Norton, I love your stuff, but this bit gives me pause.

Ostrom has indeed provided some foundational work on commons management, which essentially states the obvious in scientized, ready-for-institutional-absorbment terms.  Obviously, management of resources proceeds in a manner that can be perceived as beneficial when all parties are offered a seat and a voice; this is merely the bedrock of a grounded, political feminist action.  Examples of the contrary litter this readers Canadian north, from the fall of the East Coast fisheries in the early 1990's to Ontario's forest management system, and most explicitly within the active mining operations in Attiwapiskat and those proposed for the James Bay coast.  When communities are offered or demand a voice (seldom to the former, moreso to the latter), the distribution of exchange stemming from resource management proceeds in a seemingly more equitable fashion.

Yet, let's not lose our heads.   Stating that Hardin's work (revised from '68-'98) was a theoretical thought experiement feels a bit rash, as good ol' Garrett (in a poor Texas drawl) was only discussing a conceptual framework as 'real' as Ostrom's CPR outline(s).  It may not be hip to explicitly discuss carrying capacity or the absence of generalized reciprocity in 2010, but these ideas should still hold some weight.  As an acolyte of North American socialization processes, this reader hardly recognizes that care should be taken when discussing concepts our Buber-ian cognative mechanisms can barely grasp (and 'barely' is debated, at that).  It's confusing stuff, to say the least.

Exercise => Name every case from the Canadian north that the comment on Ostrom and Hardin cites as an example of the contrary.

Record extracts =>
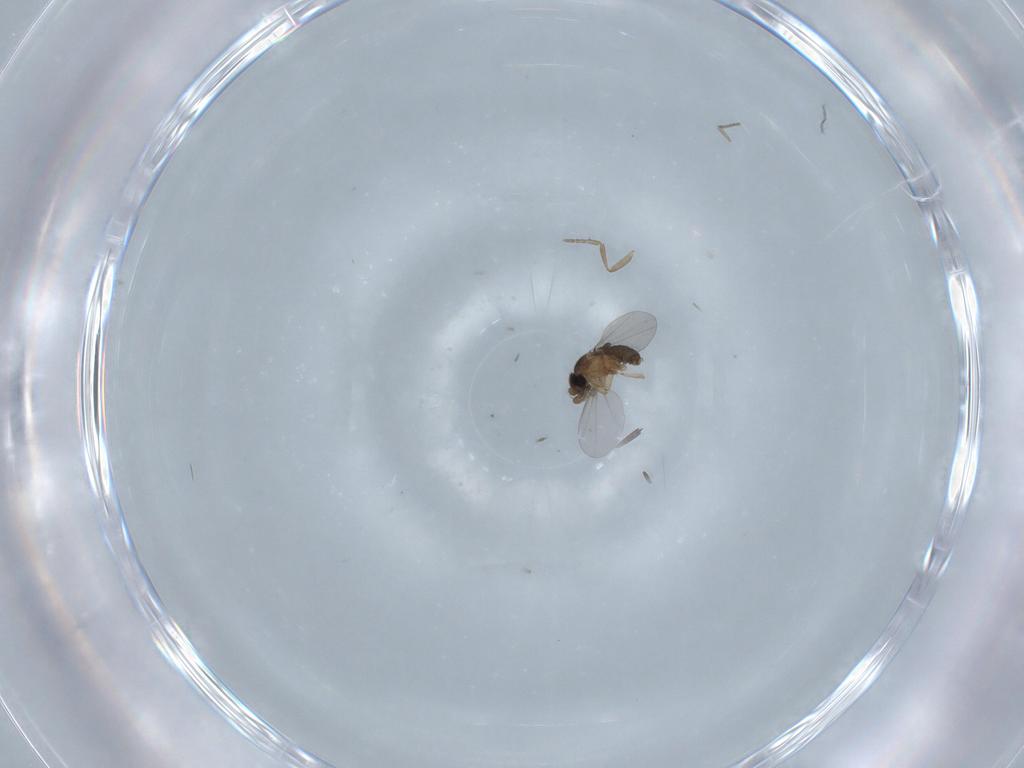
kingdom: Animalia
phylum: Arthropoda
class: Insecta
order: Diptera
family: Phoridae
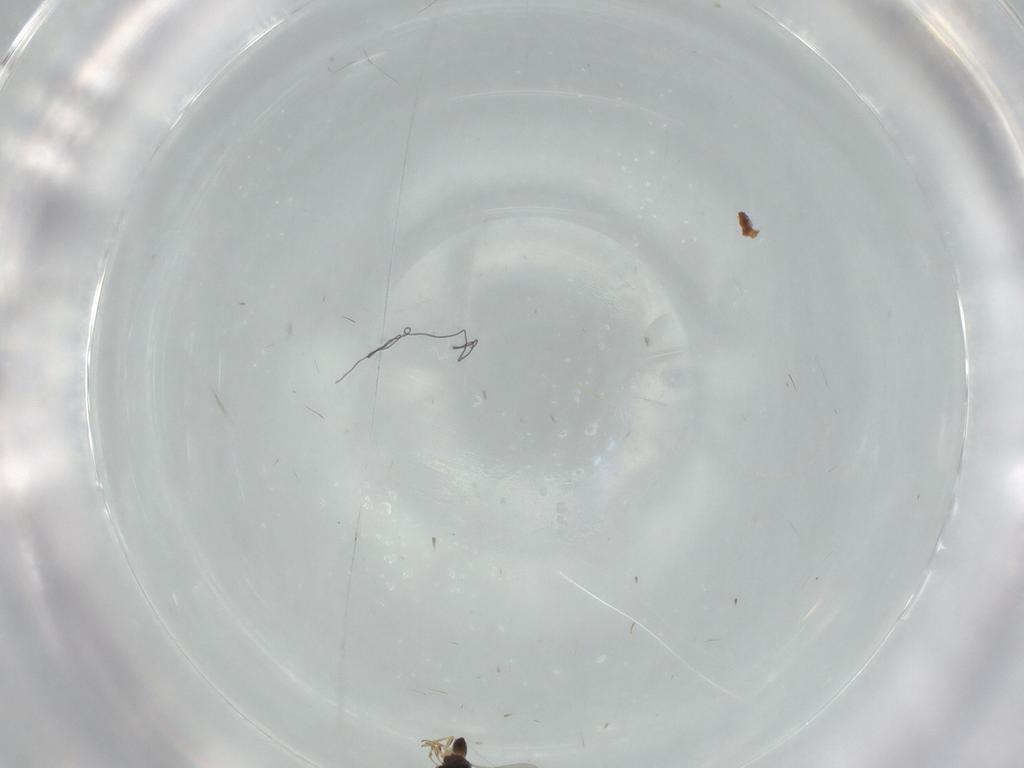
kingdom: Animalia
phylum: Arthropoda
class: Insecta
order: Hymenoptera
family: Scelionidae
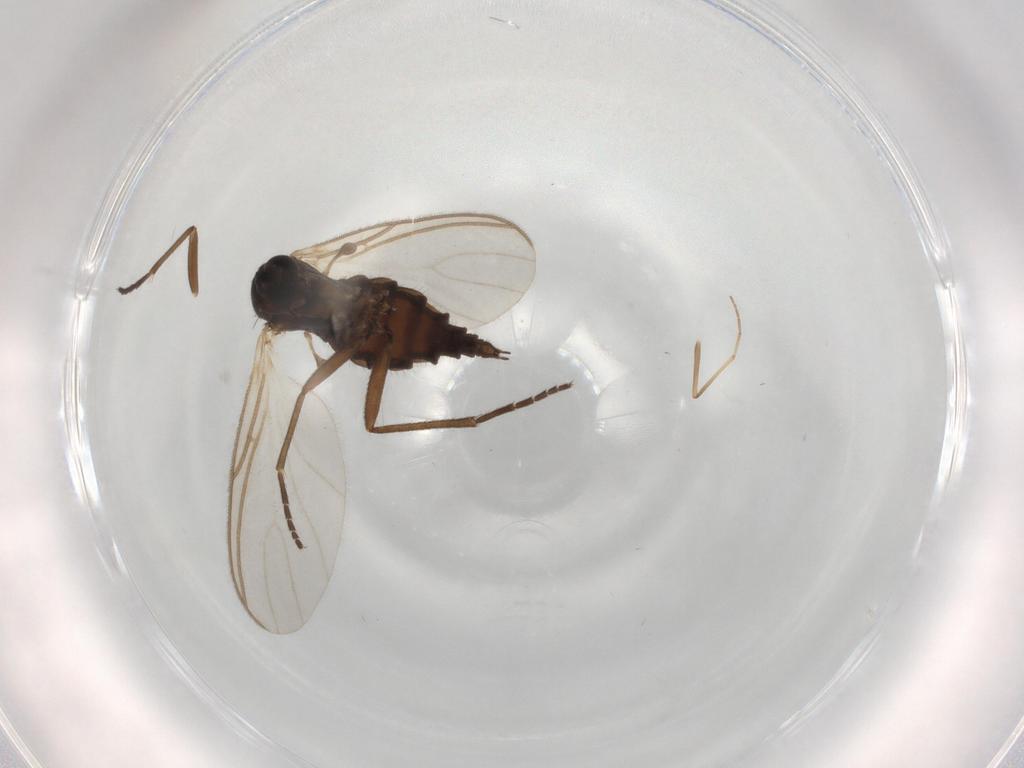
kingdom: Animalia
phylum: Arthropoda
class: Insecta
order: Diptera
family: Sciaridae
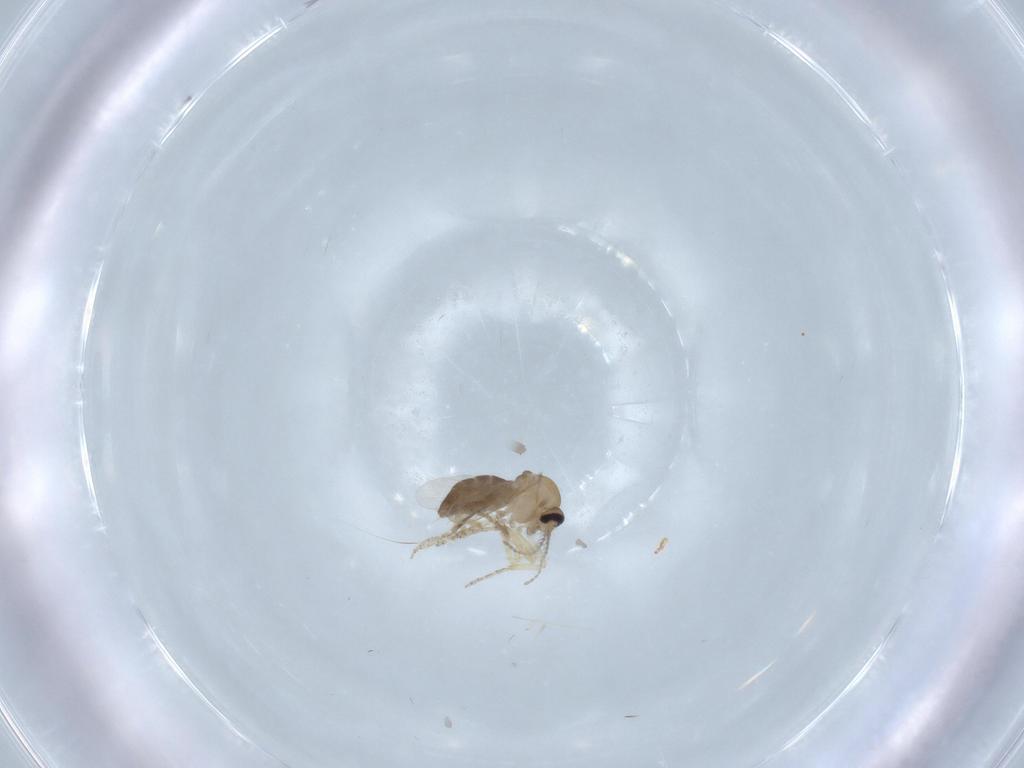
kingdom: Animalia
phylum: Arthropoda
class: Insecta
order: Diptera
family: Ceratopogonidae
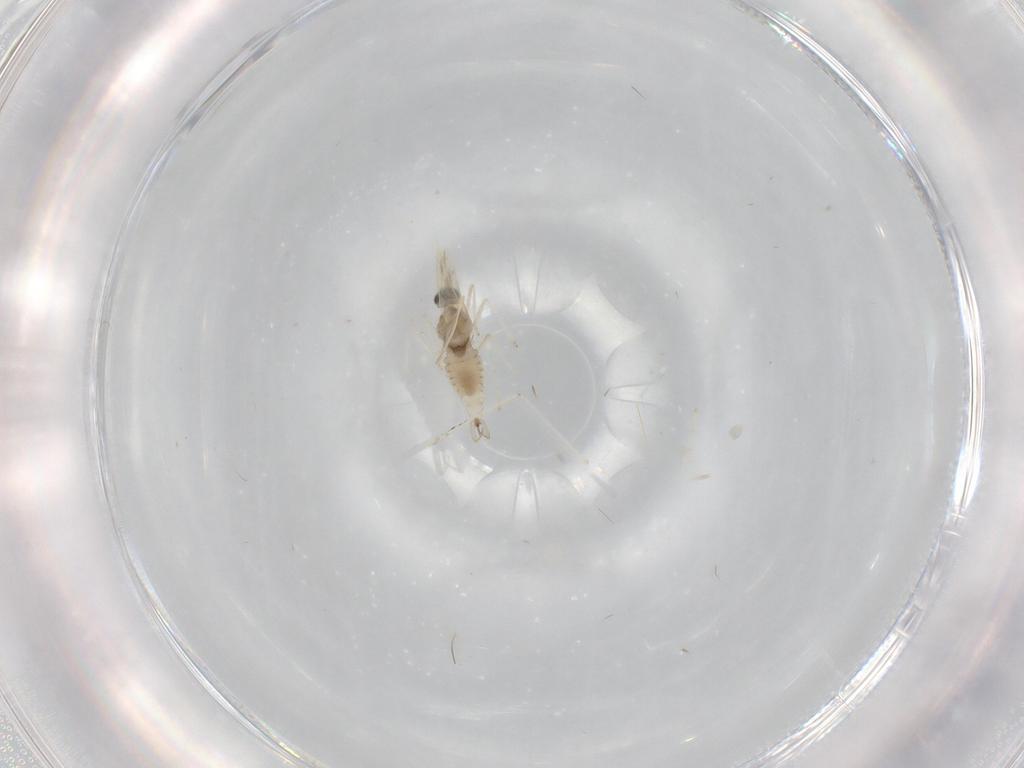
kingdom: Animalia
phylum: Arthropoda
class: Insecta
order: Diptera
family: Cecidomyiidae
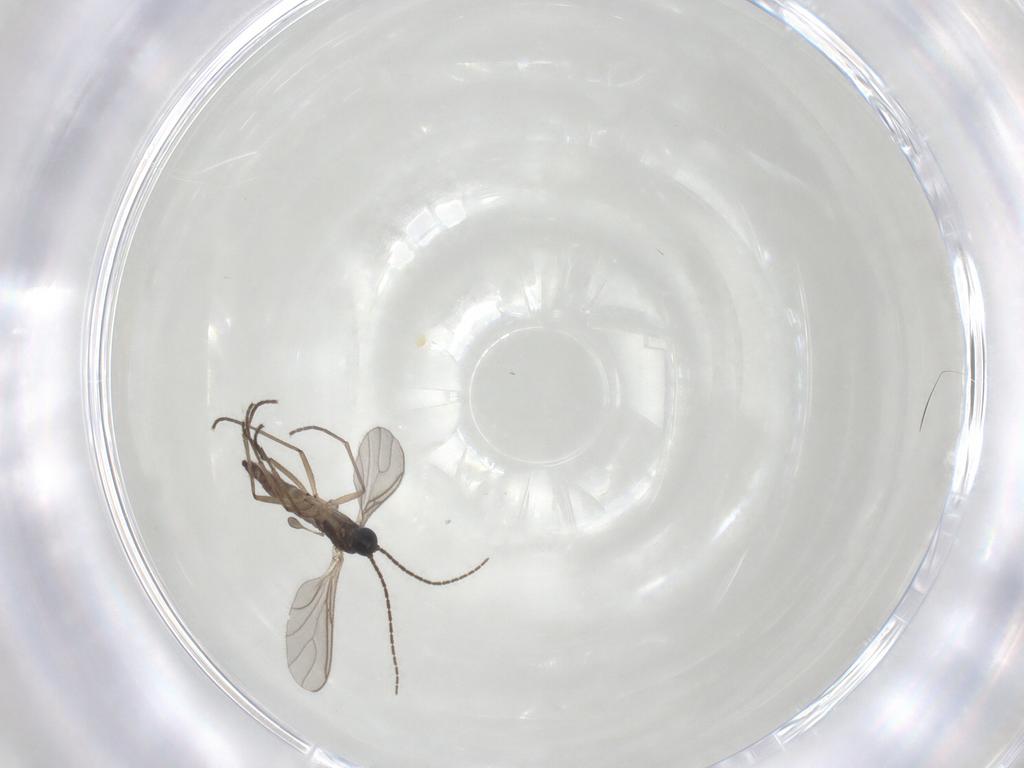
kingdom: Animalia
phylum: Arthropoda
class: Insecta
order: Diptera
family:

Exercise result =>
- The fall of the East Coast fisheries in the early 1990's
- Ontario's forest management system
- The active mining operations in Attiwapiskat
- The mining operations proposed for the James Bay coast